Express as a single logarithm. Simplify. $$ \frac{1}{3} \ln (x+2)^3+\frac{1}{2}\left[\ln x-\ln \left(x^2+3 x+2\right)^2\right] $$
So I am posting the question, how I solved it and then how the TA told me to solve it differently because he said you need to root of $x^2$ is $|x|$. However when my professor posted the solutions, my original answer was correct, so I am confused...

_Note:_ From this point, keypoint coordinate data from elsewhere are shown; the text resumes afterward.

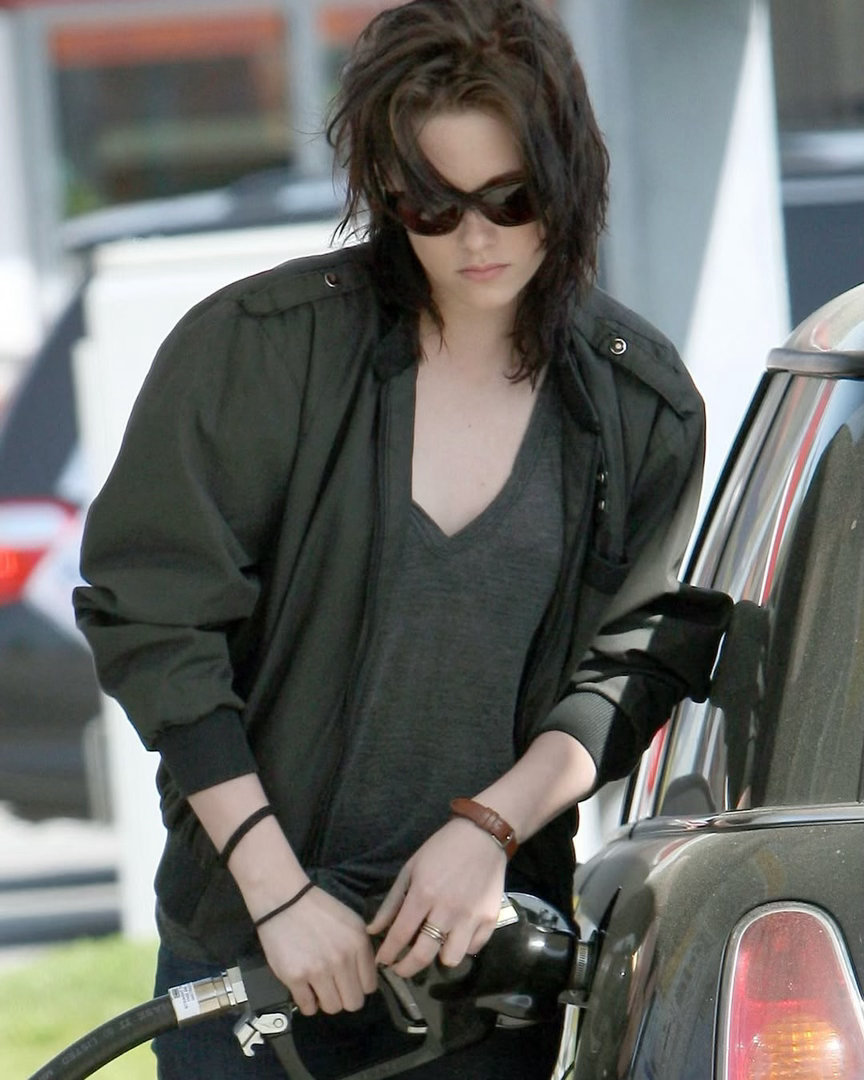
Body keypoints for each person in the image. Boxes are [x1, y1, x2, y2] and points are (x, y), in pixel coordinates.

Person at [73, 1, 731, 1076]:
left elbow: (633, 660)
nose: (477, 238)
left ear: (569, 181)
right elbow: (156, 621)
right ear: (385, 193)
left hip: (481, 975)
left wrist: (490, 830)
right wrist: (278, 895)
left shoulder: (637, 405)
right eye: (434, 204)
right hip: (254, 955)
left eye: (513, 198)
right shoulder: (257, 355)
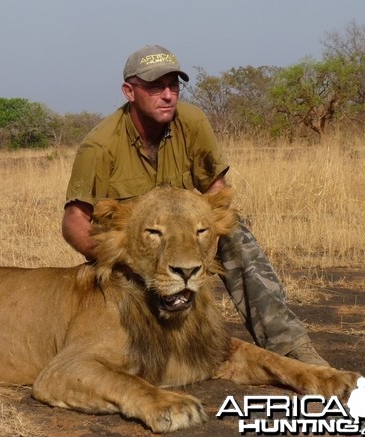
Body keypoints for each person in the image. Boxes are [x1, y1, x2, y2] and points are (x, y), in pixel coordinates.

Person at [61, 44, 328, 366]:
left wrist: (204, 247)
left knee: (237, 235)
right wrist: (125, 260)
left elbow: (217, 196)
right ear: (129, 92)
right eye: (155, 87)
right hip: (133, 253)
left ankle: (288, 344)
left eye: (173, 85)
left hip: (186, 239)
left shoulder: (193, 122)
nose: (168, 95)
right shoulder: (100, 145)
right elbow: (74, 221)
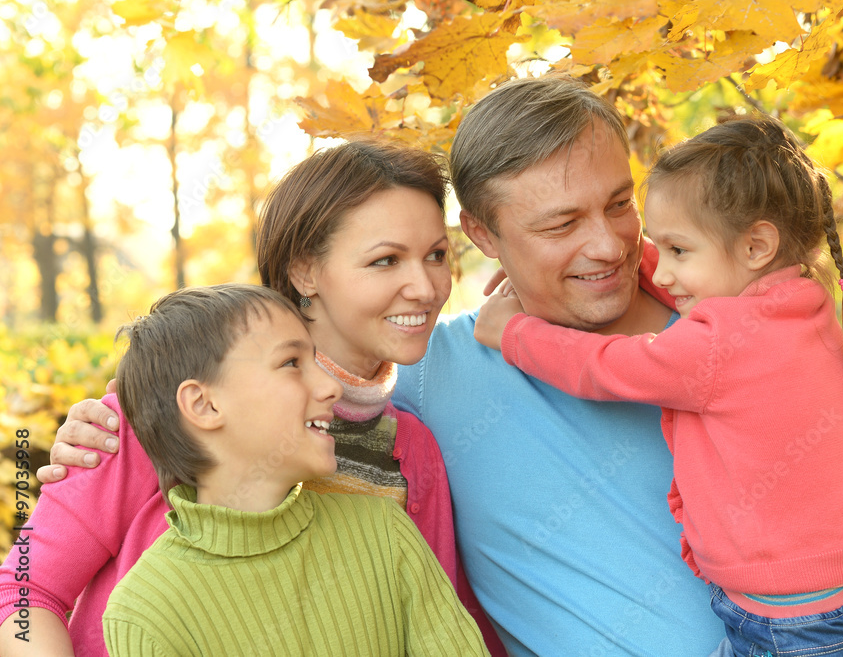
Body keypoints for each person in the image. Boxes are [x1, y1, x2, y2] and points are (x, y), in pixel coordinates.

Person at [35, 77, 843, 656]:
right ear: (484, 235)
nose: (604, 245)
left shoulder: (759, 339)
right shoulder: (436, 381)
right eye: (558, 225)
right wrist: (125, 411)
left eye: (619, 204)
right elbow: (284, 371)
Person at [0, 140, 503, 655]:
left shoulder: (412, 449)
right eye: (385, 260)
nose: (424, 286)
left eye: (437, 255)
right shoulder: (173, 408)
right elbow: (24, 592)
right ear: (304, 271)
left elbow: (432, 618)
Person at [473, 113, 843, 655]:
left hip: (797, 624)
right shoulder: (803, 301)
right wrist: (551, 269)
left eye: (677, 250)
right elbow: (711, 271)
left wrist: (514, 332)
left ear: (755, 247)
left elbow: (605, 366)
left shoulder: (717, 344)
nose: (662, 270)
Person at [99, 283, 488, 654]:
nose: (330, 386)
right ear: (204, 405)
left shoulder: (387, 533)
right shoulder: (144, 610)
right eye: (291, 363)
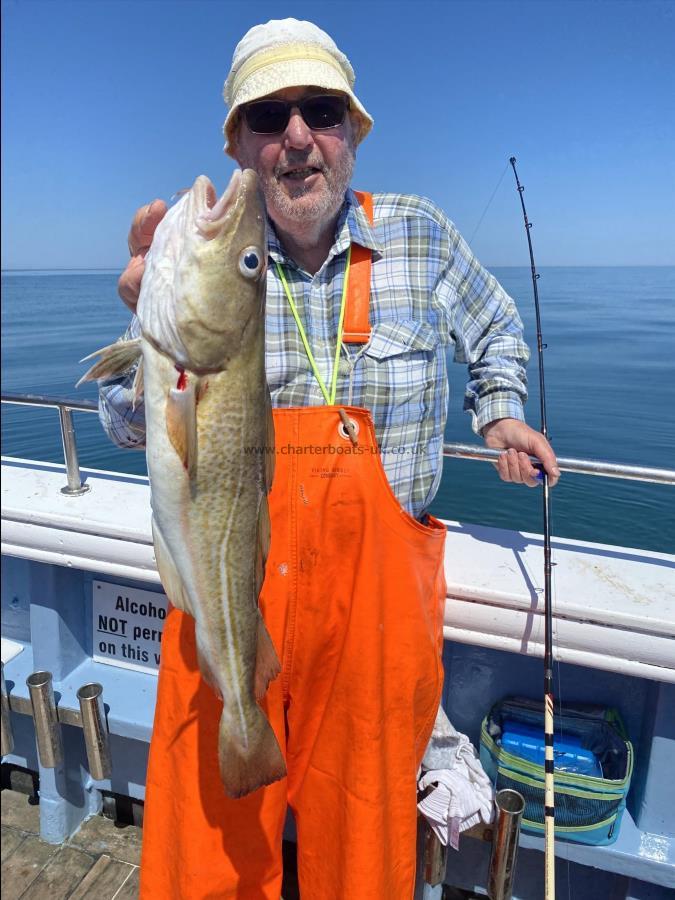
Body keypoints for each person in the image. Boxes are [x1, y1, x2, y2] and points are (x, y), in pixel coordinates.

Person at [101, 18, 559, 900]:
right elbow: (128, 429)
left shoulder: (420, 235)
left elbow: (498, 326)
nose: (298, 136)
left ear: (353, 132)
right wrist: (149, 352)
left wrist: (497, 412)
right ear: (237, 143)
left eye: (320, 111)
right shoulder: (205, 261)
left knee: (364, 857)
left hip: (375, 622)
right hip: (235, 598)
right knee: (207, 860)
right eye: (269, 116)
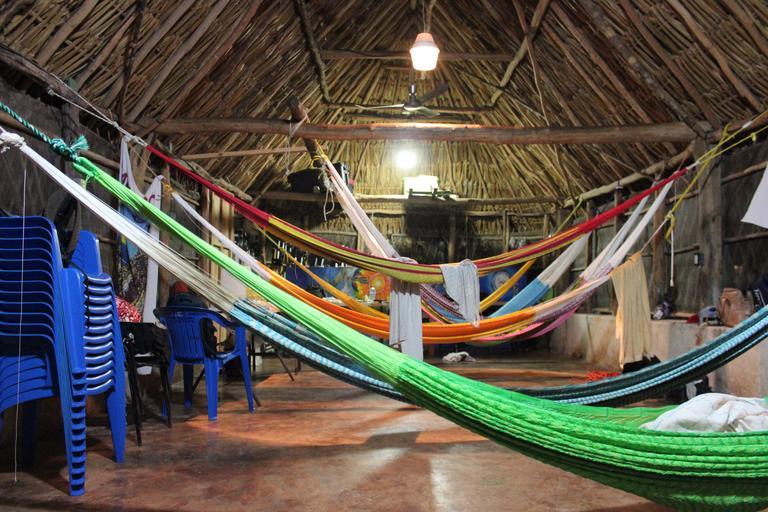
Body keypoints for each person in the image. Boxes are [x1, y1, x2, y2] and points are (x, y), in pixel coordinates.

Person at [166, 281, 218, 356]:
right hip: (201, 351)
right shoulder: (200, 304)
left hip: (176, 352)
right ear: (187, 291)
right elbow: (208, 328)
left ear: (173, 293)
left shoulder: (170, 306)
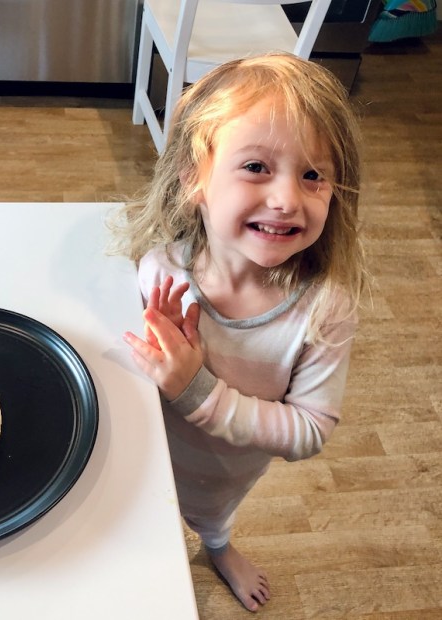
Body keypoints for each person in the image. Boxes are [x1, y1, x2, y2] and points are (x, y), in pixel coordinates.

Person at [110, 53, 369, 612]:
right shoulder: (159, 268)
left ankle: (219, 548)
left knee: (210, 515)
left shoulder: (324, 310)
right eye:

My Original Answer: $$ \frac{1}{3} \ln (x+2)^3+\frac{1}{2}\left[\ln x-\ln \left(x^2+3 x+2\right)^2\right] \\=\ln \left[(x+2)^3\right]^{1 / 3}+\frac{1}{2} \ln\left(\frac{x}{\left(x^2+3x+2\right)^2}\right) \\=\ln(x+2)+\ln\left(\frac{\sqrt{x}}{x^2+3 x+2}\right) \\=\ln \frac{(x+2) \sqrt{x}}{(x+1)(x+2)}=\ln \frac{\sqrt{x}}{x+1} . $$
How the TA made me solve it:
$$\frac{1}{3} \ln (x+2)^3+\frac{1}{2}\left[\ln x-\ln \left(x^2+3 x+2\right)^2\right]$$ $$ \begin{aligned} & \ln (x+2)^3+\frac{1}{2}\ln \left(\frac{x}{\left(x^2+3 x+2\right)^2}\right) \\ & \ln (x+2)^3+\ln \left(\sqrt{\frac{x}{\left(x^2+3 x+2\right)^2}}\right) \end{aligned} $$ $$\ln \left[(x+2)^3 \cdot \frac{\sqrt{x}}{\left|x^2+3 x+2\right|}\right] \\\Rightarrow \ln \left(\frac{\sqrt{x}(x+2)^3}{|(x+2)(x+1)|}\right)$$
Your solution seems correct to me .
The second solution contains some mistake and missing points .

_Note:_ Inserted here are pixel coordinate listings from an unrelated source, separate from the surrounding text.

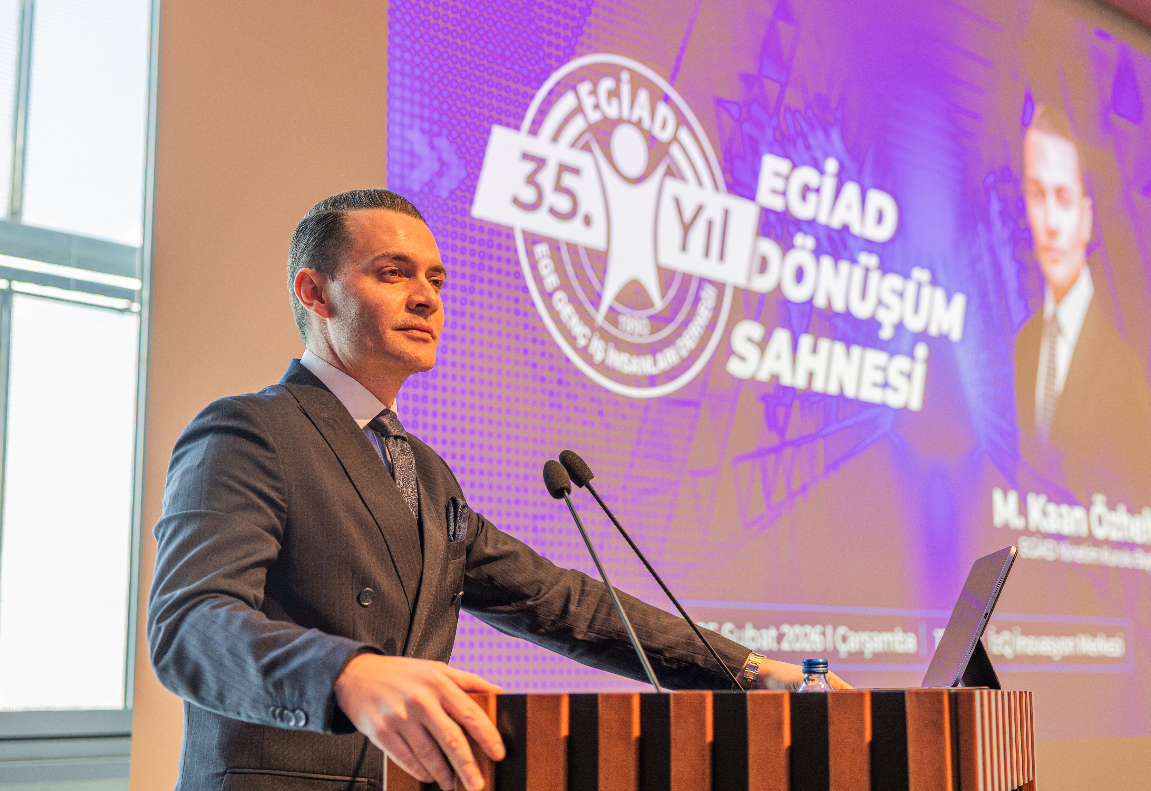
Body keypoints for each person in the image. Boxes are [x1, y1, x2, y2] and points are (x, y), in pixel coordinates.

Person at [148, 189, 847, 791]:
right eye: (392, 273)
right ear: (314, 292)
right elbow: (189, 624)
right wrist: (348, 675)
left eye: (435, 278)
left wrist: (748, 672)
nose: (425, 296)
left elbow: (561, 602)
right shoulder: (250, 430)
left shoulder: (424, 471)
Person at [1013, 105, 1151, 502]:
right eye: (1037, 196)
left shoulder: (1127, 354)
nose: (1051, 221)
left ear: (1087, 218)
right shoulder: (1026, 342)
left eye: (1063, 197)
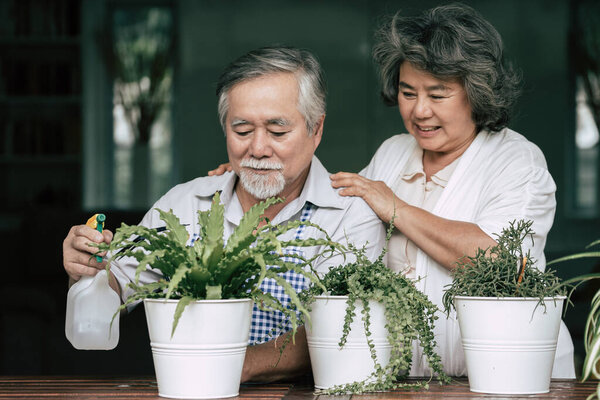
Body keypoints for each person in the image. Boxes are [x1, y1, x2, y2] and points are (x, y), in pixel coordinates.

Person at [62, 47, 386, 382]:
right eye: (242, 130)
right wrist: (88, 269)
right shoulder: (184, 204)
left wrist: (229, 363)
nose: (258, 149)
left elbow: (338, 332)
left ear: (315, 129)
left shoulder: (350, 214)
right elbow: (113, 291)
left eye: (277, 131)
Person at [328, 4, 575, 378]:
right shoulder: (393, 152)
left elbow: (502, 264)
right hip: (413, 382)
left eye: (438, 95)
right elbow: (334, 205)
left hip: (507, 376)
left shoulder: (517, 162)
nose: (419, 111)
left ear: (476, 92)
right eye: (408, 93)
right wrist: (256, 172)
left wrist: (395, 208)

The remarkable point here is that, the original domains may change when simplifying logarithms . Therefore, when applying logarithm rules, we generally have to be careful with domains .

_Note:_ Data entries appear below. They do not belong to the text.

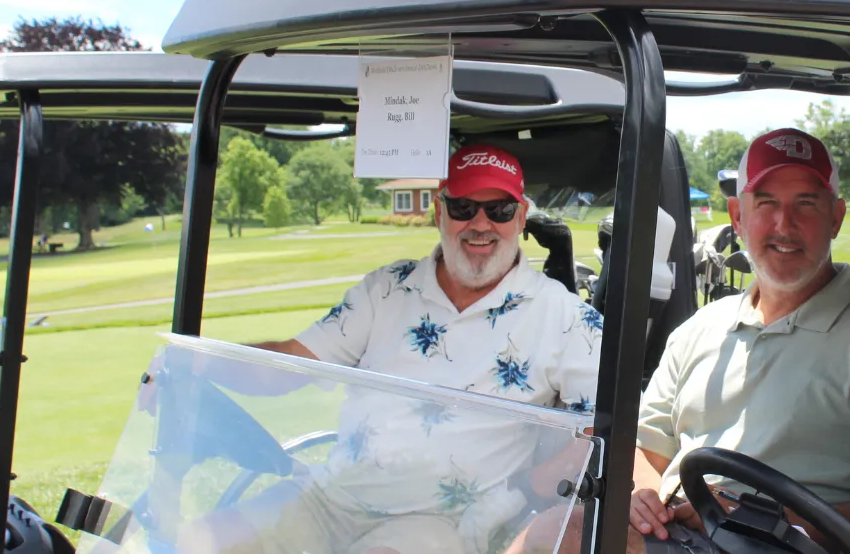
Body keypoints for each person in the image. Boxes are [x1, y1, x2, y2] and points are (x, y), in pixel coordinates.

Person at [159, 143, 603, 554]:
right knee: (198, 543)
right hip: (330, 496)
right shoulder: (387, 289)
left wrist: (524, 489)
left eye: (500, 209)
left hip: (444, 522)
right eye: (464, 207)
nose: (481, 224)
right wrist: (199, 361)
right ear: (439, 211)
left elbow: (608, 431)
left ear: (522, 216)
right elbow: (291, 363)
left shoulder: (565, 318)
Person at [620, 128, 850, 552]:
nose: (785, 225)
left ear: (836, 218)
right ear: (737, 216)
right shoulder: (699, 330)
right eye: (766, 203)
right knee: (562, 526)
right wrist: (642, 498)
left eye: (806, 203)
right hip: (674, 534)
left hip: (782, 545)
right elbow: (644, 449)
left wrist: (755, 515)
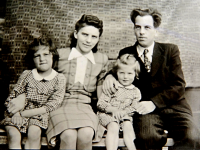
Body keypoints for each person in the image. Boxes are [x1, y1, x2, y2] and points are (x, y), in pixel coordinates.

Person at [103, 8, 200, 149]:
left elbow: (178, 85)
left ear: (156, 30)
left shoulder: (170, 50)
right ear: (134, 29)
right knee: (148, 137)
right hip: (144, 110)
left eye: (147, 27)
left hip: (174, 106)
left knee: (193, 137)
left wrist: (154, 103)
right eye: (138, 27)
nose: (142, 32)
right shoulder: (126, 53)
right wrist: (109, 77)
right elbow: (117, 70)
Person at [45, 14, 108, 150]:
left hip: (85, 106)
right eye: (85, 34)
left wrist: (105, 110)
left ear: (98, 39)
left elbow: (101, 91)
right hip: (59, 105)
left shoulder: (102, 59)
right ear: (75, 34)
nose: (88, 40)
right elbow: (43, 80)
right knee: (68, 135)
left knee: (86, 134)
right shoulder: (60, 55)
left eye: (94, 37)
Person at [1, 36, 66, 149]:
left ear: (53, 55)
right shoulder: (27, 75)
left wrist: (24, 114)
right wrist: (16, 113)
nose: (42, 59)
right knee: (13, 135)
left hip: (39, 115)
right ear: (32, 59)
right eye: (37, 55)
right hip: (18, 113)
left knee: (34, 133)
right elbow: (13, 96)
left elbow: (52, 105)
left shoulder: (59, 78)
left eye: (46, 54)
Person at [97, 54, 141, 150]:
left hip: (124, 115)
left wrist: (124, 113)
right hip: (108, 115)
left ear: (135, 74)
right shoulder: (113, 87)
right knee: (113, 126)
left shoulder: (135, 91)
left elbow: (134, 107)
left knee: (128, 125)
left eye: (129, 73)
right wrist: (113, 110)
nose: (125, 77)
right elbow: (101, 104)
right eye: (122, 73)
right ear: (116, 73)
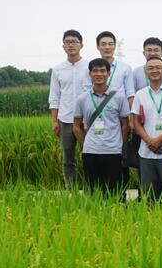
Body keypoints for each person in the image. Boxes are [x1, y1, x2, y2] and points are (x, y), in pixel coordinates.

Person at [72, 57, 130, 196]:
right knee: (93, 191)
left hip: (113, 151)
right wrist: (85, 144)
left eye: (103, 71)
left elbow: (125, 124)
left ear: (109, 74)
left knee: (115, 191)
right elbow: (76, 125)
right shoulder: (82, 99)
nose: (99, 74)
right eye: (95, 71)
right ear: (90, 74)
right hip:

We observe that, the original expression includes $\ln x$ . This forces that, we have $x>0$ . This implies that, $x+2>0$ and $x^2+3x+2>0$ or equivalently, $x+1>0$ or $x+2>0$ .
Therefore, we have :
$$ \begin{align}\frac 13\ln (x+2)^3&=3\cdot \frac 13 \ln (x+2)\\&=\ln (x+2)\end{align} $$
and $\require{cancel}$
$$ \begin{align}\ln \frac{\cancel{(x+2)}\sqrt{x}}{(x+1)\cancel{(x+2)}}=\ln \frac{\sqrt{x}}{x+1}\end{align} $$
and
$$ \begin{align}\sqrt \frac{x}{(x^2+3x+2)^2}=\frac {\sqrt x}{(x+1)(x+2)}\end{align} $$
Thus, we do not need to take absolute value here .
As a final note, we see that both original and simplified logarithms have exactly the same domains .